_DATA_:
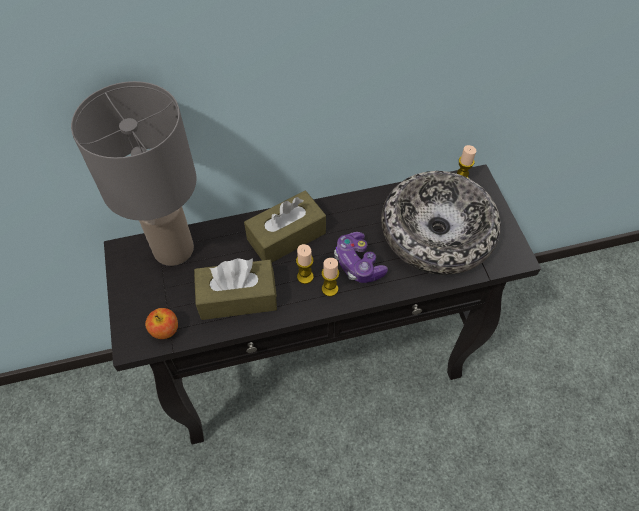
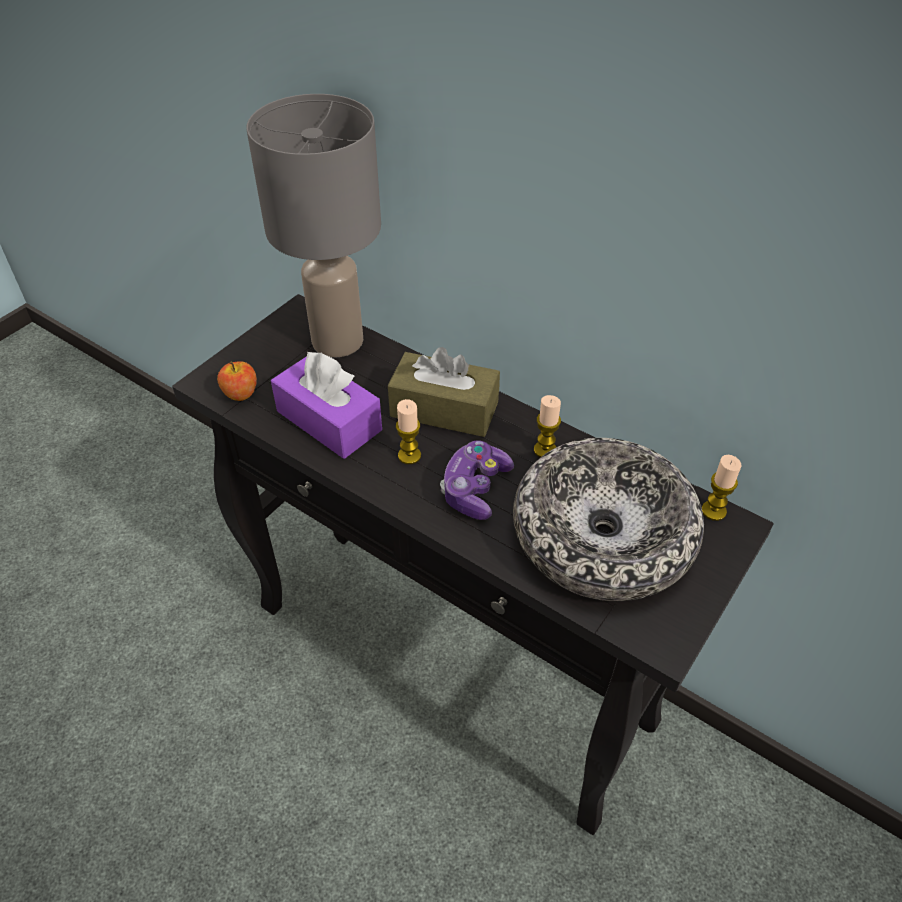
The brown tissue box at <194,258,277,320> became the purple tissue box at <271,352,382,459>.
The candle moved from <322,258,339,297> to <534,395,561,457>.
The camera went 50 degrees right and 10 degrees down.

_PROBLEM DESCRIPTION_:
A faithful copy of all the data above, without its pictures, is the expected result.

_EXERCISE OUTPUT_:
The brown tissue box at <194,258,277,320> became the purple tissue box at <271,352,382,459>.
The candle moved from <322,258,339,297> to <534,395,561,457>.
The camera went 50 degrees right and 10 degrees down.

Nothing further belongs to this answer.